**Was zu tun ist**. Gib die folgenden Datensätze noch einmal wieder und ersetze dabei in allen Datensätzen „collectors“ durch „collected by“. Alles andere bleibt unverändert.
-- -- --
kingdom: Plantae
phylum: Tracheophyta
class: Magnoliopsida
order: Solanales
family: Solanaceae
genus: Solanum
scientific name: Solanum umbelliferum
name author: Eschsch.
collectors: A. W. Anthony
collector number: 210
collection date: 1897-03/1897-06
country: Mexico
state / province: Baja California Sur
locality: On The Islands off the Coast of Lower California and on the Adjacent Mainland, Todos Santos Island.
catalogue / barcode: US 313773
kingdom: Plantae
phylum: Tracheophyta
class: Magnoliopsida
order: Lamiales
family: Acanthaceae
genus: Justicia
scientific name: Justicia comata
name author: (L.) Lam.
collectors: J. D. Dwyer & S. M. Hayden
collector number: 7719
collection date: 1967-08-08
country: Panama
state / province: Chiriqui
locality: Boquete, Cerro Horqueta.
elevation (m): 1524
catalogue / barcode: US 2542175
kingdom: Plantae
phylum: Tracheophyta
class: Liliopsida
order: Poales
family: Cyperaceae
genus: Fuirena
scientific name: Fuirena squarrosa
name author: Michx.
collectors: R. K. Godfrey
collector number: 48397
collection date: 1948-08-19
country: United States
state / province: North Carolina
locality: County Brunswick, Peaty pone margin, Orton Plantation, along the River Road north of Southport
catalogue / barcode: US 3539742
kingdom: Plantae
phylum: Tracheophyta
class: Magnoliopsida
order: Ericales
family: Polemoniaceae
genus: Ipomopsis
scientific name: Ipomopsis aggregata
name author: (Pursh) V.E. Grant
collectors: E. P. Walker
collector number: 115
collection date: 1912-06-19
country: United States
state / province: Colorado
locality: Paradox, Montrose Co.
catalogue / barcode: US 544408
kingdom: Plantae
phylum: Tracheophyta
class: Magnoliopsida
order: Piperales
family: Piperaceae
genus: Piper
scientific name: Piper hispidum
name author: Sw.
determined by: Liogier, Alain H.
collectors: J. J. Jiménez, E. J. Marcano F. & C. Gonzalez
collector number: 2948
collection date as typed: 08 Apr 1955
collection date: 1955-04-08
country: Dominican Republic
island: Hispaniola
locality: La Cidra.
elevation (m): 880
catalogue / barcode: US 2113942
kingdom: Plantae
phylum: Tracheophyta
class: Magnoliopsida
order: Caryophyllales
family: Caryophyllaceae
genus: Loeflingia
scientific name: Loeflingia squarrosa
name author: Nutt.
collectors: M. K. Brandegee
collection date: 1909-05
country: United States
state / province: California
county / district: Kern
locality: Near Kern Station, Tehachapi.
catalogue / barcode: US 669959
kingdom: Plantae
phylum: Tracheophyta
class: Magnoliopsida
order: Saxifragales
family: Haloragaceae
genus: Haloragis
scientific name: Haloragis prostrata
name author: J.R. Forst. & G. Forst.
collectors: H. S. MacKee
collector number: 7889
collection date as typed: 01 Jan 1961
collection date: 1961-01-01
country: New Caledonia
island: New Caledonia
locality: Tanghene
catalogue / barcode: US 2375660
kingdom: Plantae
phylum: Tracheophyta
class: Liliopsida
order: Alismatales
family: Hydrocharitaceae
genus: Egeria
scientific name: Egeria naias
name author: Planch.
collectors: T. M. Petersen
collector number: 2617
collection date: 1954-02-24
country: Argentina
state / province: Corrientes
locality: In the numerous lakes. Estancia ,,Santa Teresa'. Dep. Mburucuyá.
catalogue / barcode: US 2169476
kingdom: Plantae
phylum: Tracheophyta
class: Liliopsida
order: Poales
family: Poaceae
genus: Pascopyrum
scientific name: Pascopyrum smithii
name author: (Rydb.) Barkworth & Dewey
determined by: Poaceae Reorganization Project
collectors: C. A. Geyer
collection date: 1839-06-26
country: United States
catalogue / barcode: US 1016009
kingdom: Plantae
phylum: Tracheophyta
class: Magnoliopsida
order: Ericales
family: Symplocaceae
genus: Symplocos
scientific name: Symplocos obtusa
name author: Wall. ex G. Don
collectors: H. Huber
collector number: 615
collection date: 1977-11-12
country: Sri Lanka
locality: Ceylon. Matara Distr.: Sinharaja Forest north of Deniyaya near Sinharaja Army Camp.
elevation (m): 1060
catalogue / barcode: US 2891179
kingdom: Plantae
-- -- --
**Lösung der Aufgabe**.
kingdom: Plantae
phylum: Tracheophyta
class: Magnoliopsida
order: Solanales
family: Solanaceae
genus: Solanum
scientific name: Solanum umbelliferum
name author: Eschsch.
collected by: A. W. Anthony
collector number: 210
collection date: 1897-03/1897-06
country: Mexico
state / province: Baja California Sur
locality: On The Islands off the Coast of Lower California and on the Adjacent Mainland, Todos Santos Island.
catalogue / barcode: US 313773
kingdom: Plantae
phylum: Tracheophyta
class: Magnoliopsida
order: Lamiales
family: Acanthaceae
genus: Justicia
scientific name: Justicia comata
name author: (L.) Lam.
collected by: J. D. Dwyer & S. M. Hayden
collector number: 7719
collection date: 1967-08-08
country: Panama
state / province: Chiriqui
locality: Boquete, Cerro Horqueta.
elevation (m): 1524
catalogue / barcode: US 2542175
kingdom: Plantae
phylum: Tracheophyta
class: Liliopsida
order: Poales
family: Cyperaceae
genus: Fuirena
scientific name: Fuirena squarrosa
name author: Michx.
collected by: R. K. Godfrey
collector number: 48397
collection date: 1948-08-19
country: United States
state / province: North Carolina
locality: County Brunswick, Peaty pone margin, Orton Plantation, along the River Road north of Southport
catalogue / barcode: US 3539742
kingdom: Plantae
phylum: Tracheophyta
class: Magnoliopsida
order: Ericales
family: Polemoniaceae
genus: Ipomopsis
scientific name: Ipomopsis aggregata
name author: (Pursh) V.E. Grant
collected by: E. P. Walker
collector number: 115
collection date: 1912-06-19
country: United States
state / province: Colorado
locality: Paradox, Montrose Co.
catalogue / barcode: US 544408
kingdom: Plantae
phylum: Tracheophyta
class: Magnoliopsida
order: Piperales
family: Piperaceae
genus: Piper
scientific name: Piper hispidum
name author: Sw.
determined by: Liogier, Alain H.
collected by: J. J. Jiménez, E. J. Marcano F. & C. Gonzalez
collector number: 2948
collection date as typed: 08 Apr 1955
collection date: 1955-04-08
country: Dominican Republic
island: Hispaniola
locality: La Cidra.
elevation (m): 880
catalogue / barcode: US 2113942
kingdom: Plantae
phylum: Tracheophyta
class: Magnoliopsida
order: Caryophyllales
family: Caryophyllaceae
genus: Loeflingia
scientific name: Loeflingia squarrosa
name author: Nutt.
collected by: M. K. Brandegee
collection date: 1909-05
country: United States
state / province: California
county / district: Kern
locality: Near Kern Station, Tehachapi.
catalogue / barcode: US 669959
kingdom: Plantae
phylum: Tracheophyta
class: Magnoliopsida
order: Saxifragales
family: Haloragaceae
genus: Haloragis
scientific name: Haloragis prostrata
name author: J.R. Forst. & G. Forst.
collected by: H. S. MacKee
collector number: 7889
collection date as typed: 01 Jan 1961
collection date: 1961-01-01
country: New Caledonia
island: New Caledonia
locality: Tanghene
catalogue / barcode: US 2375660
kingdom: Plantae
phylum: Tracheophyta
class: Liliopsida
order: Alismatales
family: Hydrocharitaceae
genus: Egeria
scientific name: Egeria naias
name author: Planch.
collected by: T. M. Petersen
collector number: 2617
collection date: 1954-02-24
country: Argentina
state / province: Corrientes
locality: In the numerous lakes. Estancia ,,Santa Teresa'. Dep. Mburucuyá.
catalogue / barcode: US 2169476
kingdom: Plantae
phylum: Tracheophyta
class: Liliopsida
order: Poales
family: Poaceae
genus: Pascopyrum
scientific name: Pascopyrum smithii
name author: (Rydb.) Barkworth & Dewey
determined by: Poaceae Reorganization Project
collected by: C. A. Geyer
collection date: 1839-06-26
country: United States
catalogue / barcode: US 1016009
kingdom: Plantae
phylum: Tracheophyta
class: Magnoliopsida
order: Ericales
family: Symplocaceae
genus: Symplocos
scientific name: Symplocos obtusa
name author: Wall. ex G. Don
collected by: H. Huber
collector number: 615
collection date: 1977-11-12
country: Sri Lanka
locality: Ceylon. Matara Distr.: Sinharaja Forest north of Deniyaya near Sinharaja Army Camp.
elevation (m): 1060
catalogue / barcode: US 2891179
kingdom: Plantae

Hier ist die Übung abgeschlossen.